Stored data entries:
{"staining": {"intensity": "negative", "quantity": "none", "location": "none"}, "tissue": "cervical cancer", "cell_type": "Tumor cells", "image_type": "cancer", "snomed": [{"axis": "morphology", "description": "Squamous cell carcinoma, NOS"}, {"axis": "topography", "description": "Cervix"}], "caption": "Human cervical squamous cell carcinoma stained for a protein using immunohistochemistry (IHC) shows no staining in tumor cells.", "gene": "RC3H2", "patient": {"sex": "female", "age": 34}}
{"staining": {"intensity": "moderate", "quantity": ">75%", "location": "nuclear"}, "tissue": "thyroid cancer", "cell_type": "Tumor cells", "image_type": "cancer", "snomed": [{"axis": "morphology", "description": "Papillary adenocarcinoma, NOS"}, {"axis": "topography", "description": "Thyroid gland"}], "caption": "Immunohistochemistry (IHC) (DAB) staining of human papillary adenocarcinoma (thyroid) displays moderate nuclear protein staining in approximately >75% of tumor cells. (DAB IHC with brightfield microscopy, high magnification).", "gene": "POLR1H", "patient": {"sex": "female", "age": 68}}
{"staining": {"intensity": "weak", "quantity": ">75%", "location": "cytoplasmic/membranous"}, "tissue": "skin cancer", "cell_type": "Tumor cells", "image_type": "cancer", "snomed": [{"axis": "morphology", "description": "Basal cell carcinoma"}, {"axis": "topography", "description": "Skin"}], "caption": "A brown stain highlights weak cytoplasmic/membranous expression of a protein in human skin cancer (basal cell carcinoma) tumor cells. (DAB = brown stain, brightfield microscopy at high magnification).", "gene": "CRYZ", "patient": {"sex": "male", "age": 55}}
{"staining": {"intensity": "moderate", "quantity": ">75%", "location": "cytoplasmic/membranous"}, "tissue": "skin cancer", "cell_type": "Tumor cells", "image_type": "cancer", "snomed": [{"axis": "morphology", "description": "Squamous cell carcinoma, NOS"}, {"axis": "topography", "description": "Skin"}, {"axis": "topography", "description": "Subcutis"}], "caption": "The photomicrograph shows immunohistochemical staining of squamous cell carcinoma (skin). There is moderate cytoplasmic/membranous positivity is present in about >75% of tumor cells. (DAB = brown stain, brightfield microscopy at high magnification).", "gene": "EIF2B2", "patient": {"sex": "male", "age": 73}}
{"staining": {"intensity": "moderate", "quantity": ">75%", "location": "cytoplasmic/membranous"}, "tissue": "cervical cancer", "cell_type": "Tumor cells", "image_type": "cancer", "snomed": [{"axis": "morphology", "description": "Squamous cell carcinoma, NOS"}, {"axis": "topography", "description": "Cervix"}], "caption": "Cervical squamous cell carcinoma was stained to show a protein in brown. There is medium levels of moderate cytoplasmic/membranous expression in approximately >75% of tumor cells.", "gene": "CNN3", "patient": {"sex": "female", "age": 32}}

# WORK TASK
All of the records above are to be repeated exactly.

# RESULT OF THIS EXERCISE
{"staining": {"intensity": "negative", "quantity": "none", "location": "none"}, "tissue": "cervical cancer", "cell_type": "Tumor cells", "image_type": "cancer", "snomed": [{"axis": "morphology", "description": "Squamous cell carcinoma, NOS"}, {"axis": "topography", "description": "Cervix"}], "caption": "Human cervical squamous cell carcinoma stained for a protein using immunohistochemistry (IHC) shows no staining in tumor cells.", "gene": "RC3H2", "patient": {"sex": "female", "age": 34}}
{"staining": {"intensity": "moderate", "quantity": ">75%", "location": "nuclear"}, "tissue": "thyroid cancer", "cell_type": "Tumor cells", "image_type": "cancer", "snomed": [{"axis": "morphology", "description": "Papillary adenocarcinoma, NOS"}, {"axis": "topography", "description": "Thyroid gland"}], "caption": "Immunohistochemistry (IHC) (DAB) staining of human papillary adenocarcinoma (thyroid) displays moderate nuclear protein staining in approximately >75% of tumor cells. (DAB IHC with brightfield microscopy, high magnification).", "gene": "POLR1H", "patient": {"sex": "female", "age": 68}}
{"staining": {"intensity": "weak", "quantity": ">75%", "location": "cytoplasmic/membranous"}, "tissue": "skin cancer", "cell_type": "Tumor cells", "image_type": "cancer", "snomed": [{"axis": "morphology", "description": "Basal cell carcinoma"}, {"axis": "topography", "description": "Skin"}], "caption": "A brown stain highlights weak cytoplasmic/membranous expression of a protein in human skin cancer (basal cell carcinoma) tumor cells. (DAB = brown stain, brightfield microscopy at high magnification).", "gene": "CRYZ", "patient": {"sex": "male", "age": 55}}
{"staining": {"intensity": "moderate", "quantity": ">75%", "location": "cytoplasmic/membranous"}, "tissue": "skin cancer", "cell_type": "Tumor cells", "image_type": "cancer", "snomed": [{"axis": "morphology", "description": "Squamous cell carcinoma, NOS"}, {"axis": "topography", "description": "Skin"}, {"axis": "topography", "description": "Subcutis"}], "caption": "The photomicrograph shows immunohistochemical staining of squamous cell carcinoma (skin). There is moderate cytoplasmic/membranous positivity is present in about >75% of tumor cells. (DAB = brown stain, brightfield microscopy at high magnification).", "gene": "EIF2B2", "patient": {"sex": "male", "age": 73}}
{"staining": {"intensity": "moderate", "quantity": ">75%", "location": "cytoplasmic/membranous"}, "tissue": "cervical cancer", "cell_type": "Tumor cells", "image_type": "cancer", "snomed": [{"axis": "morphology", "description": "Squamous cell carcinoma, NOS"}, {"axis": "topography", "description": "Cervix"}], "caption": "Cervical squamous cell carcinoma was stained to show a protein in brown. There is medium levels of moderate cytoplasmic/membranous expression in approximately >75% of tumor cells.", "gene": "CNN3", "patient": {"sex": "female", "age": 32}}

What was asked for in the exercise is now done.